More often than not, Apple tends to port their Macintosh code (programs) to Windows. The only problem is that the ports generally aren't so great, neither are their sucky-ass Windows runtime libraries.

So, Apple tends to spend time tweaking ported code that was written on a Mac as opposed to writing Windows code in a Windows environment (i.e. -- using a Microsoft compiler) that does the same thing. Some programs are written in C++, some are/were written in CodeWarrior or Objective-C. Some of the object code is certainly portable, but when they do ignorant shit like cross-compiling (compile Windows binaries on a Mac), they tend to end up with poorly optimised Windows compiles resulting in programs that seem to run like they were written in interpreted BASIC.

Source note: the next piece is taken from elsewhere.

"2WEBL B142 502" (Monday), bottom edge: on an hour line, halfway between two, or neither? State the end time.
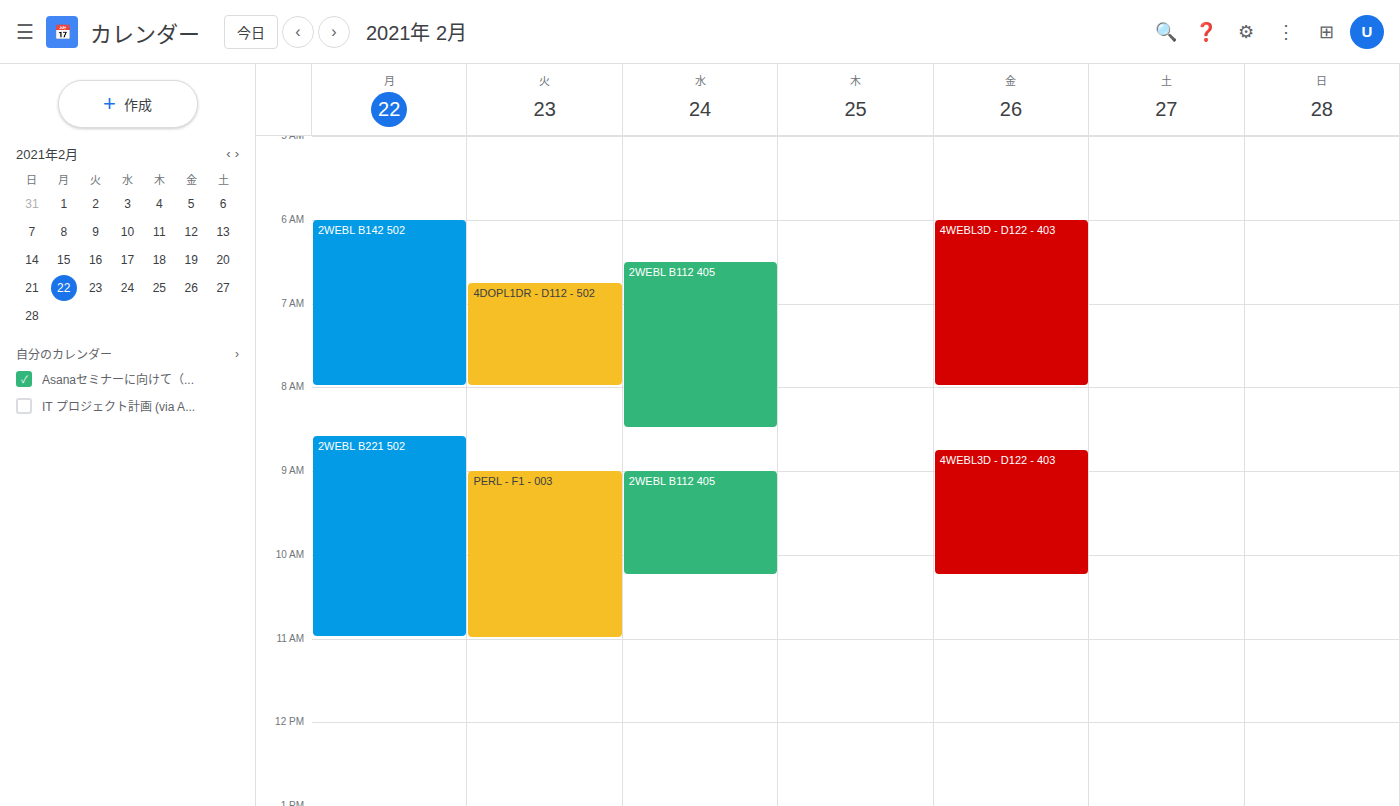
8:00 AM -- exactly on the 8 AM line.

However, every once in a while they will do things the right way, which is to hire programmers to write Windows code as they have with *modern* versions of QuickTime. Still, they obviously still are up to a bit of wasting time reinventing the wheel. Look no farther than the OSX-like windowing look when you show a QuickTime video in QuickTime 6 or 7. That's because Apple spent time and effort on writing windowing libraries instead of using the built-in MS windowing libraries like everyone else does (i.e. -- the windowing look and feel).



Handruin said:
My impression (nothing formal) is that software written for OS X is better than the equivalent software written for windows. I'm not exactly sure it has much to do with x86 vs. power pc. Again, just my impression.

The PPC RISC architecture has a lot more general purpose registers to work with than the puny number of registers that the X86 has. However, the modern X86 processor architecture has refined MMX and SSE registers and dedicated MMX and SSE instructions to deal with video and audio signal processing.